Son almas que han sido fieles a Dios, pero que se encuentran en estado de «purificación» en el Purgatorio, en el cual están como «inactivos»; es decir, ya no pueden «merecer» por ellos mismos. Por esta razón, es costumbre en la Iglesia Católica orar por nuestros difuntos y ofrecer Misas por ellos, como forma de aliviarles el sufrimiento de su necesaria purificación antes de pasar al Cielo. (Ver CIC #1031-32 y 2Mac.12,46)
El recuerdo de nuestros seres queridos ya fallecidos nos invita también a reflexionar sobre lo que sucede después de la muerte; es decir, Juicio: Cielo, Purgatorio o Infierno.
Primero hay que recordar que la muerte es el más importante momento de la vida del hombre: es precisamente el paso de esta vida temporal y finita a la vida eterna y definitiva. También hay que pensar que la muerte no es un momento desagradable, sino un paso a una vida distinta. Bien dice el Prefacio de Difuntos: «la vida no termina, se transforma y al deshacerse nuestra morada terrenal adquirimos una mansión eterna». Por lo tanto, la muerte es un paso al que no hay que temer.

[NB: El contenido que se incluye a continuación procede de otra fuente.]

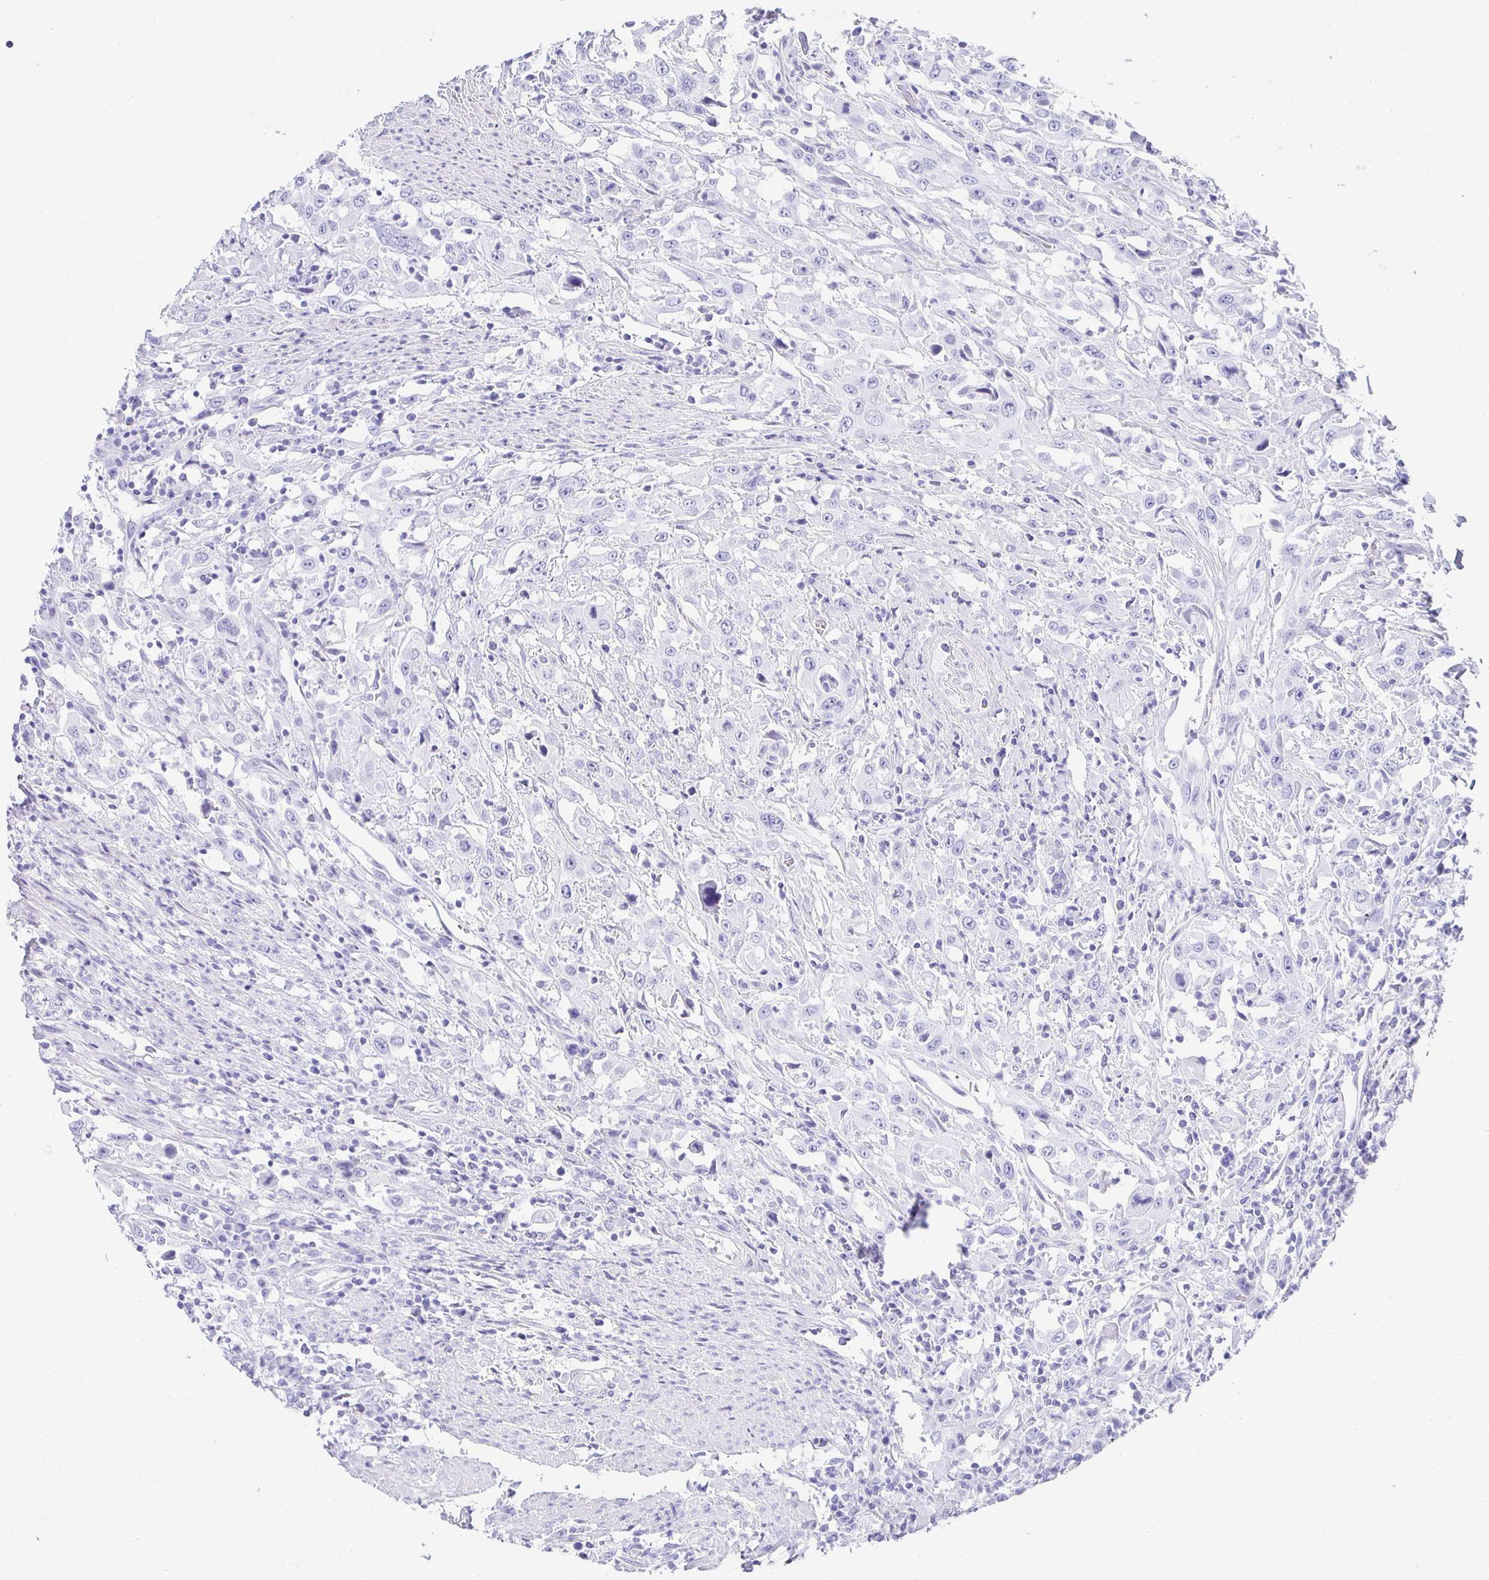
{"staining": {"intensity": "negative", "quantity": "none", "location": "none"}, "tissue": "urothelial cancer", "cell_type": "Tumor cells", "image_type": "cancer", "snomed": [{"axis": "morphology", "description": "Urothelial carcinoma, High grade"}, {"axis": "topography", "description": "Urinary bladder"}], "caption": "Immunohistochemistry (IHC) photomicrograph of urothelial cancer stained for a protein (brown), which displays no positivity in tumor cells.", "gene": "CHAT", "patient": {"sex": "male", "age": 61}}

Sabemos que fuimos creados para la eternidad, que nuestra vida sobre la tierra es pasajera y que Dios nos creó para que, conociéndolo, amándolo y sirviéndolo en esta vida, gozáramos de El, de su presencia y de su Amor Infinito en el Cielo, para toda la eternidad ... para siempre, siempre, siempre ...
De las opciones que tenemos para después de la muerte, el Purgatorio es la única que no es eterna. Las almas que llegan al Purgatorio están ya salvadas, permanecen allí el tiempo necesario para ser purificadas totalmente. La única opción posterior que tienen es la felicidad eterna en el Cielo.
Sin embargo, la purificación en el Purgatorio es «dolorosa». La Biblia nos habla también de «fuego» al referirse a esta etapa de purificación. «La obra de cada uno vendrá a descubrirse. El día del Juicio la dará a conocer ... El fuego probará la obra de cada cual ... se salvará, pero como quien pasa por fuego» (1a. Cor. 3, 13-15).
Y nos dice el Catecismo de la Iglesia Católica: «Los que mueren en la gracia y amistad con Dios, pero imperfectamente purificados, aunque están seguros de su eterna salvación, sufren después de la muerte una purificación, a fin de obtener la santidad necesaria para entrar en la alegría del Cielo». (#1030)
La purificación es necesaria para prepararnos a la «Visión Beatífica», para poder ver a Dios «cara a cara». Sin embargo, el paso por la purificación del Purgatorio ha sido obviado por algunos. Todos los santos -los canonizados y los anónimos- son ejemplos de esta posibilidad.
¡Es posible llegar al Cielo directamente! Y, además, es deseable obviar el Purgatorio, ya que no es un estado agradable, sino más bien de sufrimiento y dolor, que puede ser corto, pero que puede ser también muy largo. Por eso es aconsejable aprovechar las posibilidades de purificación que se nos presentan a lo largo de nuestra vida terrena, pues el sufrimiento tiene valor redentor y efecto de purificación. Al respecto nos dice San Pedro, el primer Papa:
«Dios nos concedió una herencia que nos está reservada en los Cielos ... Por esto debéis estar alegres, aunque por un tiempo quizá sea necesario sufrir varias pruebas. Vuestra fe saldrá de ahí probada, como el oro que pasa por el fuego ... hasta el día de la Revelación de Cristo Jesús, en que alcanzaréis la meta de vuestra fe: la salvación de vuestras almas» (1a.Pe. 1, 3-9).